Saranno due dischi molto diversi?

Sì. Sebbene sia stato composto tutto insieme, abbiamo deciso di separare le canzoni in due dischi distinti. I due album sono dei pianeti diversi, differenti posti in cui andare.

 

Titolo e copertina sono collegati?

Viene tutto da un libro di percussioni. Nella copertina ci sono le mie mani con dei piattini cinesi e in questo libro veniva spiegato come usarli. Il titolo, invece, si riferisce a Mauricio Kagel, un timpanista contemporaneo che nei suoi spartiti scriveva sempre lo stesso finale che consisteva nello sfondare un timpano con la testa a fine concerto e rimanerci dentro con tutto il busto. Endkadenz è una specie di “distruzione di chitarra” un po’ diverso. (ride, ndr)

 

Ci sono in ENDKADENZ degli strumenti che non avevate usato nel precedente lavoro?

Nel primo volume abbiamo usato una campionatura di trombe. All’inizio pensavamo di utilizzare delle trombe vere, ma poi abbiamo adoperato delle tastiere digitali. Nel secondo volume, invece, abbiamo utilizzato degli strumenti un po’ diversi. Ci sono, ad esempio, un clavicembalo e una kora.

 

In questo disco ci sono evidenti richiami, soprattutto nei suoni delle chitarre, ai vostri due ultimi lavori. Che cosa è rimasto, invece, dei primissimi Verdena? Come affrontate oggi una nuova canzone?

A livello di suono qualcosa è rimasto. “Un po’ esageri” (il primo singolo estratto, ndr) ricorda molto le nostre prime canzoni. L’approccio è sempre molto naturale: s’improvvisa, si suona e si cerca di comporre.

 

In questo tour avete deciso di suonare in quattro, come ai tempi de “Il suicidio dei samurai”. Perché l’esigenza del “quarto Verdena”?

E’ stata un’esigenza pratica. Quando stavamo componendo, c’era un nostro amico che suonava insieme a noi le tastiere: era inevitabile che ci dovesse essere un quarto musicista . Sul disco facciamo tante sovraincisioni e vogliamo riprodurre la stessa cosa durante i live. Più avanti, magari a ottobre, ci piacerebbe prendere anche un quinto elemento .

 

Questa sera sarete al Sonar di Colle Val d’Elsa, un locale non grandissimo. Avete deciso di iniziare la vostra ultima tournée nei palazzetti per poi spostarvi nei club. Che cosa ci sarà di diverso rispetto alla prima parte del tour?
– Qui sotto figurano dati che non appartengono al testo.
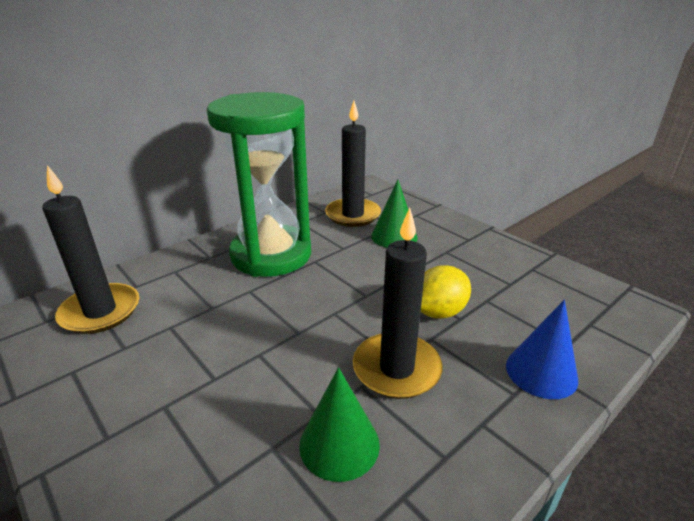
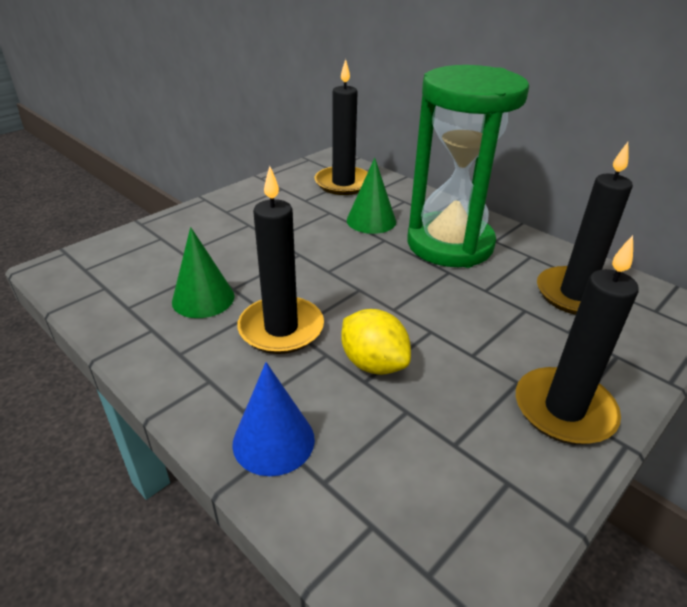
camera: 85 degrees right, 5 degrees up
green cone [371,180,418,248] -> green cone moved to [347,158,396,234]
none -> black candle [516,235,639,445]

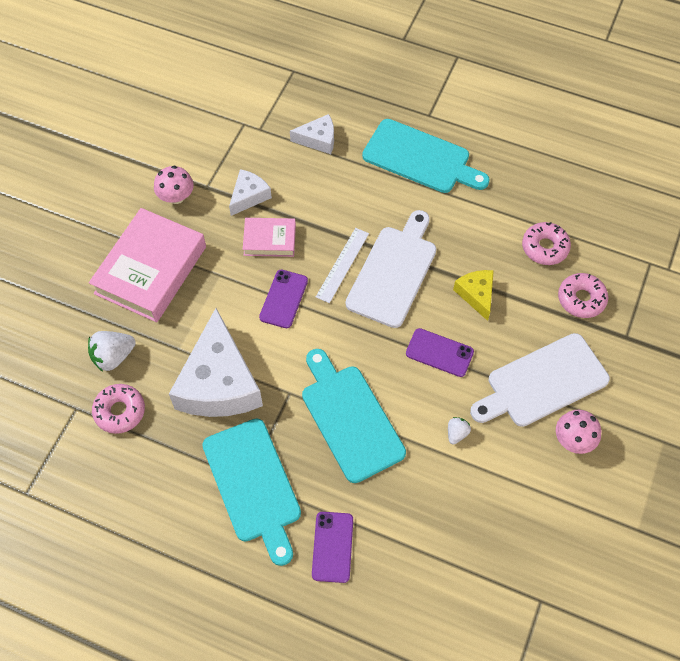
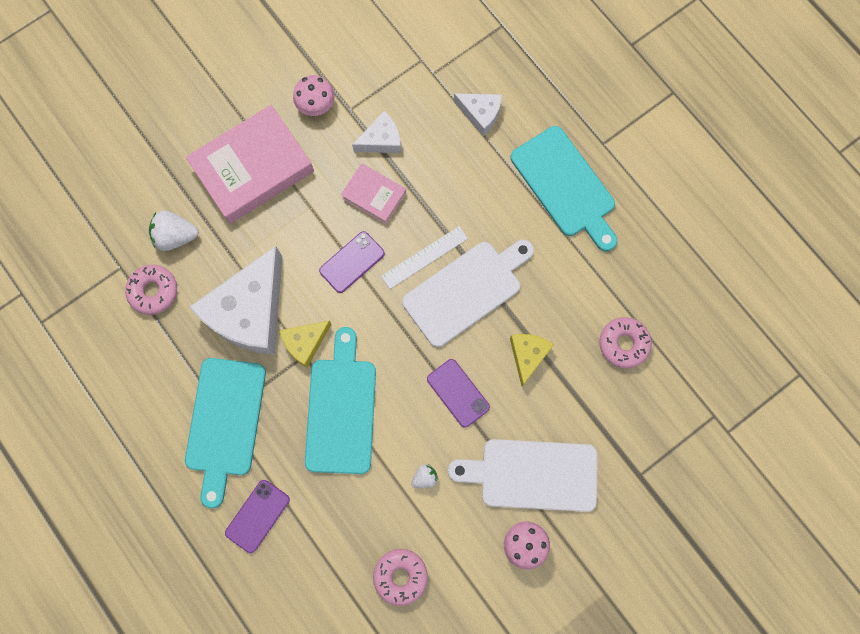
camera: 30 degrees right, 15 degrees up
pink donut [558,273,608,318] -> pink donut moved to [373,549,428,606]
none -> yellow cheese [280,321,332,368]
Rispetto alla prima parte del tour cambierà un po’ la scaletta.  “Endkadenz”, a parte un paio di brani, lo suoneremo praticamente tutto. Ad ogni modo, preferiamo senza dubbio suonare nei locali più piccoli.

 

In più di un’occasione avete ribadito il vostro legame con Albino. Staccarvi dalla vostra città per andare in tour vi mette a disagio? Che cosa provate prima di ogni concerto?

Non ci dispiace. E’ bello cambiare ogni tanto, andare in città più grosse. Prima del concerto c’è sempre un po’ di ansia, ma penso sia normale.